The proposed development has caused controversy as it emerged from the Commission of Investigation into Mother and Baby Homes that 923 infants born at or associated with Bessborough died between 1922 and its closure in 1998.

The commission could find burial records for only 64 infants.

Submission

Now, it has emerged that the Cork-based Minister for Public Expenditure, Michael McGrath, is one of 18 third parties to make a submission to An Bord Pleanála on the ‘fast track’ Strategic Housing Development (SHD) plan by MWB Two Ltd.

In his submission, Mr McGrath has told the appeals board that he has engaged with a number of survivor groups associated with the former Mother & Baby home at Bessborough and “I am deeply concerned at this proposed development”.

Advertisement

The Cork TD has told the appeals board “it seems to me to be entirely inappropriate for any development to proceed on this site prior to the site being properly investigated for human remains which we know to be there”.

He stated: “It is quite possible that the area subject to this proposed development is the site of human remains.”

“On that basis, I do not believe that this development should proceed. I believe that the developer needs to have further consultation with the local authority, the Bessborough survivors, and all relevant authorities, to have the site fully surveyed prior to re-submitting any further proposed development proposals.”

Minister for Children

In his own submission, the Minister for Children, Equality, Disability, Roderic O’Gorman, has told the appeals board that his primary purpose in submitting the observation was “to request the board to take account of the unresolved questions on the possibility and specific location of any unmarked burials on the site”.

Mr O’Gorman stated that he has received representations from parties with a connection to the former Bessborough Mother and Baby Home.

The Minister stated that he understands the distress the timing of the planning application has caused to those most centrally connected to the issue “and I share their concerns in relation to the risk associated with this development”.

Holly Cairns

In her own submission, West Cork TD Holly Cairns told the appeals board that it is “disgraceful” that such an application is being proposed on the site of the former Bessborough Mother and Baby Home.

Deputy Cairns stated that given the unaccounted remains of hundreds of babies, “I believe it is a highly inappropriate proposal”.

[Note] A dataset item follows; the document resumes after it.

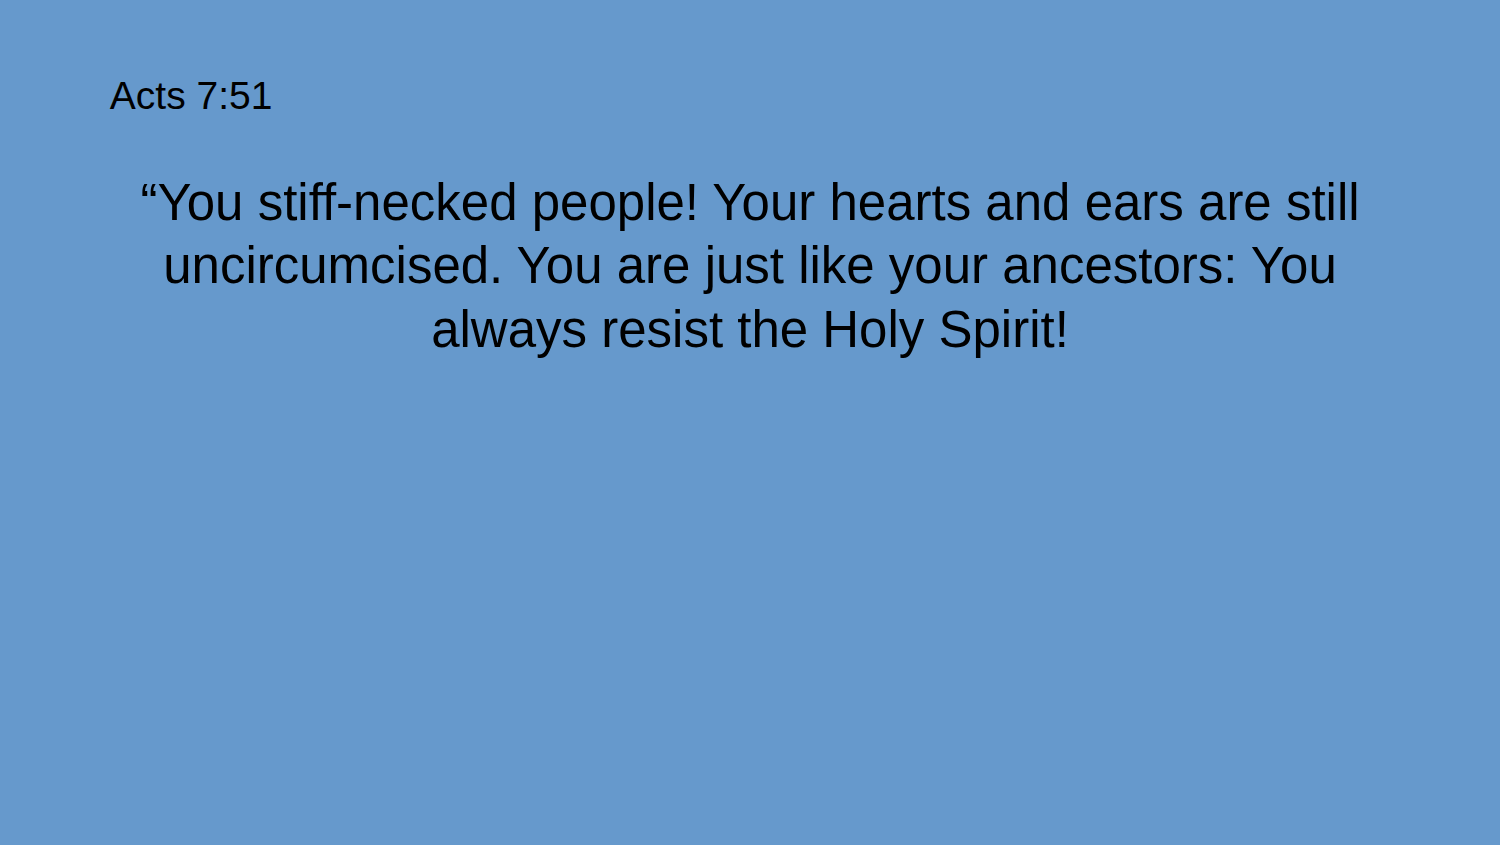Acts 7:51
“You stiff-necked people! Your hearts and ears are still uncircumcised. You are just like your ancestors: You always resist the Holy Spirit!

Deputy Cairns stated that without a full survey of the estate, it would not only be highly inappropriate, but also a further insult to the survivors and their families.

In his submission, Sinn Féin TD Donnchadh O Laoire stated that it was disrespectful and insensitive to lodge the planning application prior to the publication of the report of the Mothers and Baby Homes Commission.

Deputy O’Laoire claims that the proposed development “has the potential to cause immense hurt and pain”.

The An Bord Pleanala oral hearing later this month will be limited to dealing solely with the issue of the children’s burial ground.

The appeals board said the oral hearing would involve the board asking the developer for further clarification regarding the areas identified as “potential children’s burial ground”.